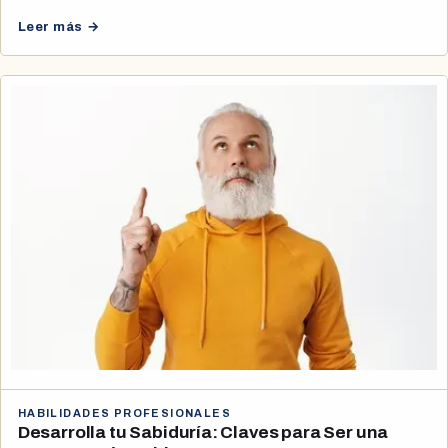
Leer más →
HABILIDADES PROFESIONALES
Desarrolla tu Sabiduría: Claves para Ser una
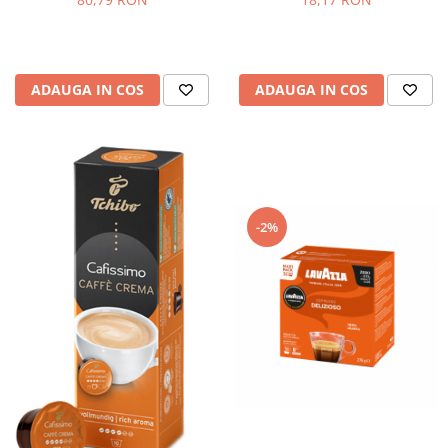
ADAUGA IN COS
ADAUGA IN COS
-2%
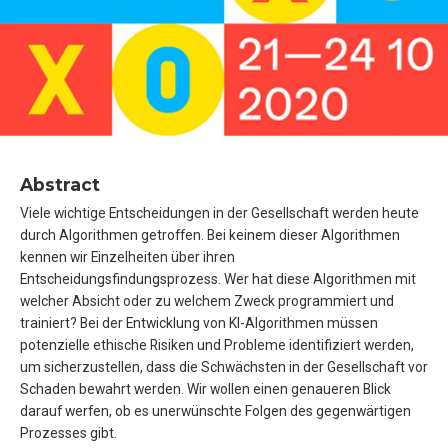
Abstract
Viele wichtige Entscheidungen in der Gesellschaft werden heute
durch Algorithmen getroffen. Bei keinem dieser Algorithmen
kennen wir Einzelheiten über ihren
Entscheidungsfindungsprozess. Wer hat diese Algorithmen mit
welcher Absicht oder zu welchem Zweck programmiert und
trainiert? Bei der Entwicklung von KI-Algorithmen müssen
potenzielle ethische Risiken und Probleme identifiziert werden,
um sicherzustellen, dass die Schwächsten in der Gesellschaft vor
Schaden bewahrt werden. Wir wollen einen genaueren Blick
darauf werfen, ob es unerwünschte Folgen des gegenwärtigen
Prozesses gibt.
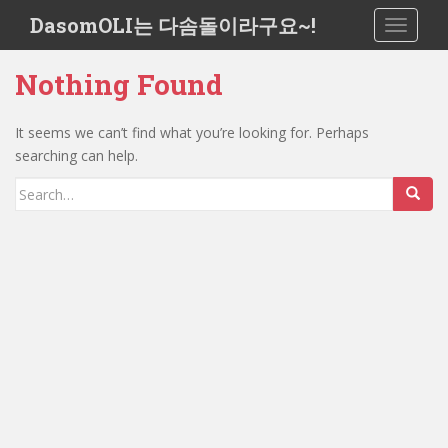
S
DasomOLI는 다솜돌이라구요~!
TOGGLE
k
i
Nothing Found
p
t
o
It seems we can’t find what you’re looking for. Perhaps
m
searching can help.
a
Search
i
for:
n
c
o
n
t
e
n
t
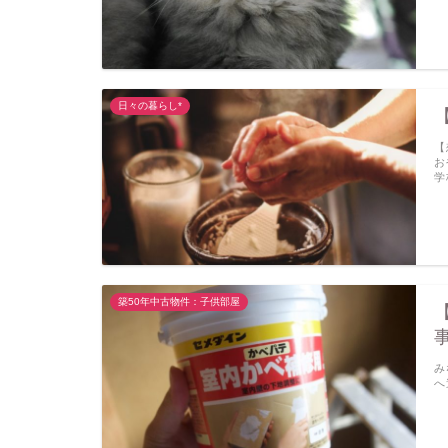
日々の暮らし*
【
お
学
築50年中古物件：子供部屋
み
へ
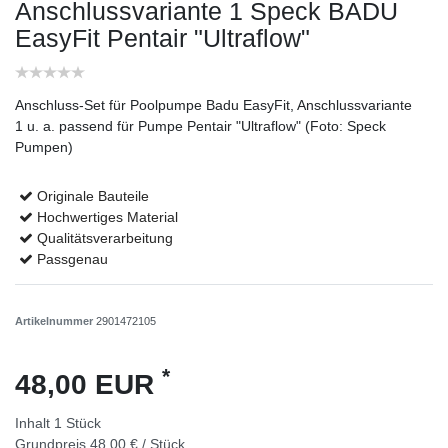
Anschlussvariante 1 Speck BADU
EasyFit Pentair "Ultraflow"
Anschluss-Set für Poolpumpe Badu EasyFit, Anschlussvariante
1 u. a. passend für Pumpe Pentair "Ultraflow" (Foto: Speck
Pumpen)
Originale Bauteile
Hochwertiges Material
Qualitätsverarbeitung
Passgenau
Artikelnummer
2901472105
*
48,00 EUR
Inhalt
1
Stück
Grundpreis
48,00 € / Stück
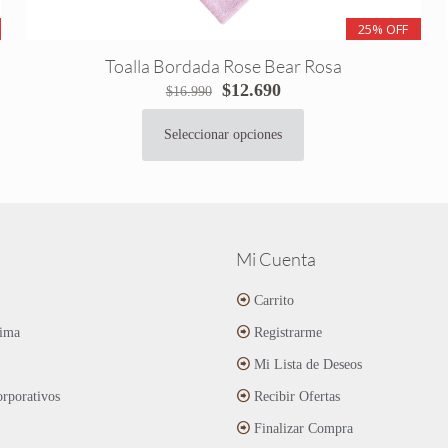
25% OFF
Toalla Bordada Rose Bear Rosa
El
El
$
12.690
$
16.990
precio
precio
original
actual
Seleccionar opciones
Este
era:
es:
producto
$16.990.
$12.690.
tiene
múltiples
variantes.
Las
Mi Cuenta
opciones
se
Carrito
pueden
ima
Registrarme
elegir
en
Mi Lista de Deseos
la
página
rporativos
Recibir Ofertas
de
Finalizar Compra
producto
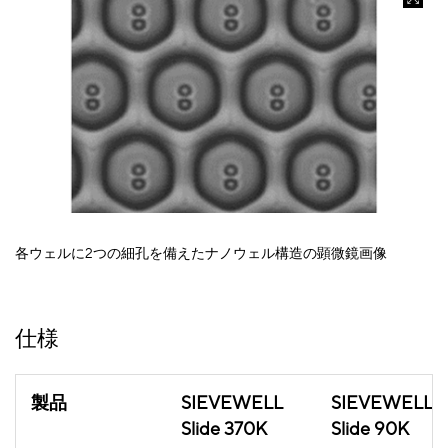
各ウェルに2つの細孔を備えたナノウェル構造の顕微鏡画像
仕様
製品
SIEVEWELL
SIEVEWELL
Slide 370K
Slide 90K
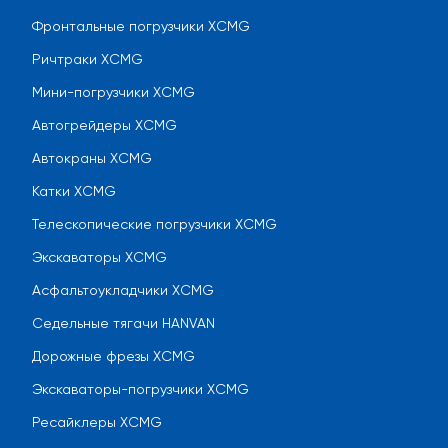
Фронтальные погрузчики XCMG
Ричтраки XCMG
Мини-погрузчики XCMG
Автогрейдеры XCMG
Автокраны XCMG
Катки XCMG
Телескопические погрузчики XCMG
Экскаваторы XCMG
Асфальтоукладчики XCMG
Седельные тягачи HANVAN
Дорожные фрезы XCMG
Экскаваторы-погрузчики XCMG
Ресайклеры XCMG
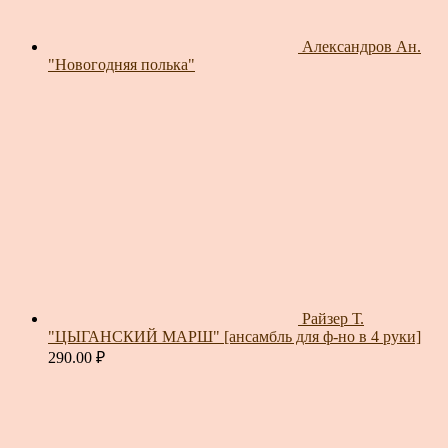
Александров Ан.
"Новогодняя полька"
Райзер Т.
"ЦЫГАНСКИЙ МАРШ" [ансамбль для ф-но в 4 руки]
290.00
₽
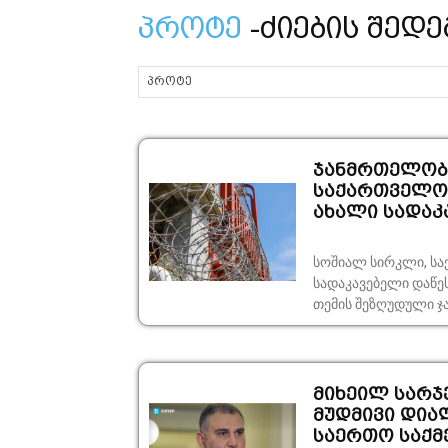
პროტე
-ძიების შედე
ჯანმრთელობი
საქართველოს
ახალი სადაკა
სოშიალ სირკლი, სა
სადაკავებელი დაწე
თემის შეზღუდული ჯ
მიხეილ სარჯ
მუდმივი დია
საერთო საქმე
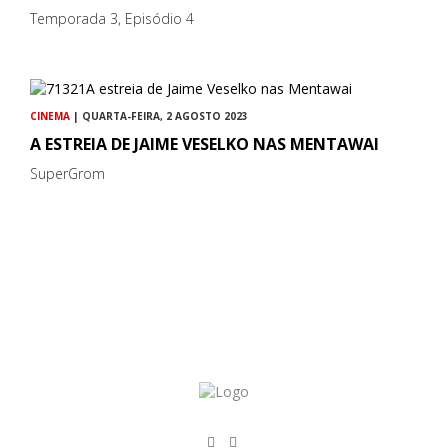
Temporada 3, Episódio 4
CINEMA
| QUARTA-FEIRA, 2 AGOSTO 2023
A ESTREIA DE JAIME VESELKO NAS MENTAWAI
SuperGrom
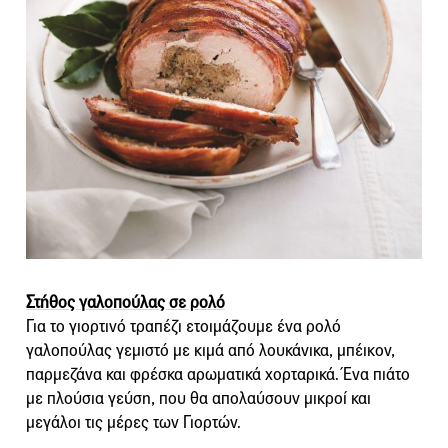
Στήθος γαλοπούλας σε ρολό
Για το γιορτινό τραπέζι ετοιμάζουμε ένα ρολό
γαλοπούλας γεμιστό με κιμά από λουκάνικα, μπέικον,
παρμεζάνα και φρέσκα αρωματικά χορταρικά. Ένα πιάτο
με πλούσια γεύση, που θα απολαύσουν μικροί και
μεγάλοι τις μέρες των Γιορτών.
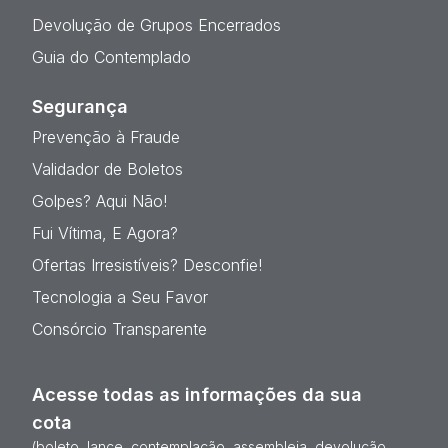
Devolução de Grupos Encerrados
Guia do Contemplado
Segurança
Prevenção à Fraude
Validador de Boletos
Golpes? Aqui Não!
Fui Vítima, E Agora?
Ofertas Irresistíveis? Desconfie!
Tecnologia a Seu Favor
Consórcio Transparente
Acesse todas as informações da sua
cota
(boleto, lance, contemplação, assembleia, devolução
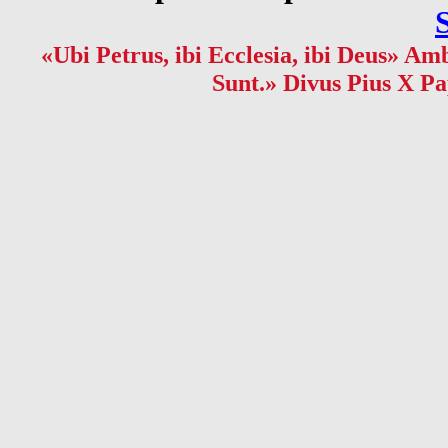
«Ubi Petrus, ibi Ecclesia, ibi Deus» Amb
Sunt.» Divus Pius X Pa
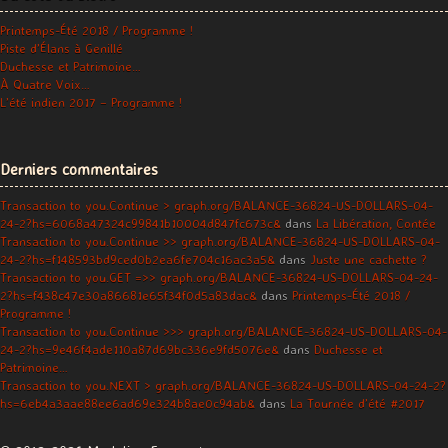
Printemps-Été 2018 / Programme !
Piste d’Élans à Genillé
Duchesse et Patrimoine…
À Quatre Voix…
L’été indien 2017 – Programme !
Derniers commentaires
Transaction to you.Continue > graph.org/BALANCE-36824-US-DOLLARS-04-
24-2?hs=6068a47324c99841b10004d847fc673c&
dans
La Libération, Contée
Transaction to you.Continue >> graph.org/BALANCE-36824-US-DOLLARS-04-
24-2?hs=f148593bd9ced0b2ea6fe704c16ac3a5&
dans
Juste une cachette ?
Transaction to you.GET =>> graph.org/BALANCE-36824-US-DOLLARS-04-24-
2?hs=f438c47e30a86681e65f34f0d5a83dac&
dans
Printemps-Été 2018 /
Programme !
Transaction to you.Continue >>> graph.org/BALANCE-36824-US-DOLLARS-04-
24-2?hs=9e46f4ade110a87d69bc336e9fd5076e&
dans
Duchesse et
Patrimoine…
Transaction to you.NEXT > graph.org/BALANCE-36824-US-DOLLARS-04-24-2?
hs=6eb4a3aae88ee6ad69e324b8ae0c94ab&
dans
La Tournée d’été #2017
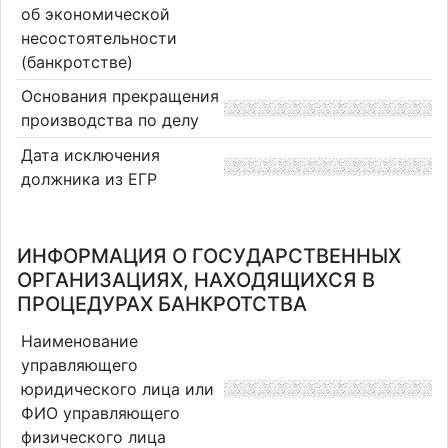
об экономической
несостоятельности
(банкротстве)
Основания прекращения
производства по делу
Дата исключения
должника из ЕГР
ИНФОРМАЦИЯ О ГОСУДАРСТВЕННЫХ
ОРГАНИЗАЦИЯХ, НАХОДЯЩИХСЯ В
ПРОЦЕДУРАХ БАНКРОТСТВА
Наименование
управляющего
юридического лица или
ФИО управляющего
физического лица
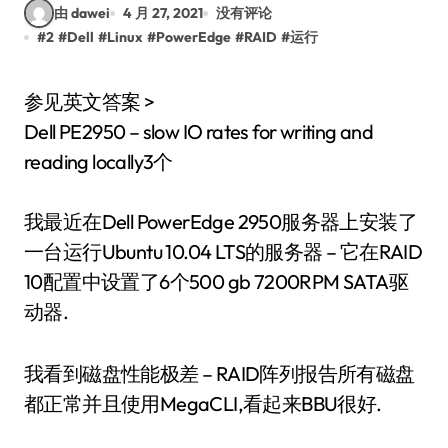
由 dawei
4 月 27, 2021
没有评论
#
2
#
Dell
#
Linux
#
PowerEdge
#
RAID
#
运行
参见英文答案 >
Dell PE2950 – slow IO rates for writing and
reading locally3个
我最近在Dell PowerEdge 2950服务器上安装了
一台运行Ubuntu 10.04 LTS的服务器 – 它在RAID
10配置中设置了6个500 gb 7200RPM SATA驱
动器.
我看到磁盘性能极差 – RAID阵列报告所有磁盘
都正常并且使用MegaCLI,看起来BBU很好.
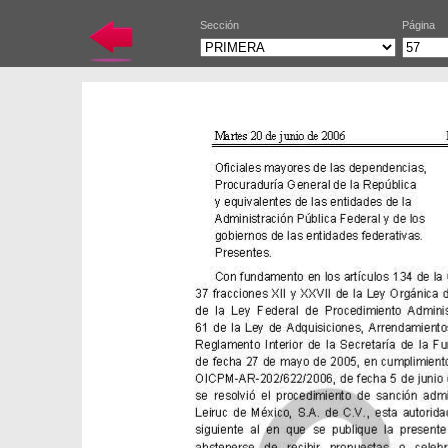
Sección
Página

Directions - Show, from the material above, each line that includes the string "Programme".

Problem solution -
Printemps-Été 2018 / Programme !
L’été indien 2017 – Programme !
Programme !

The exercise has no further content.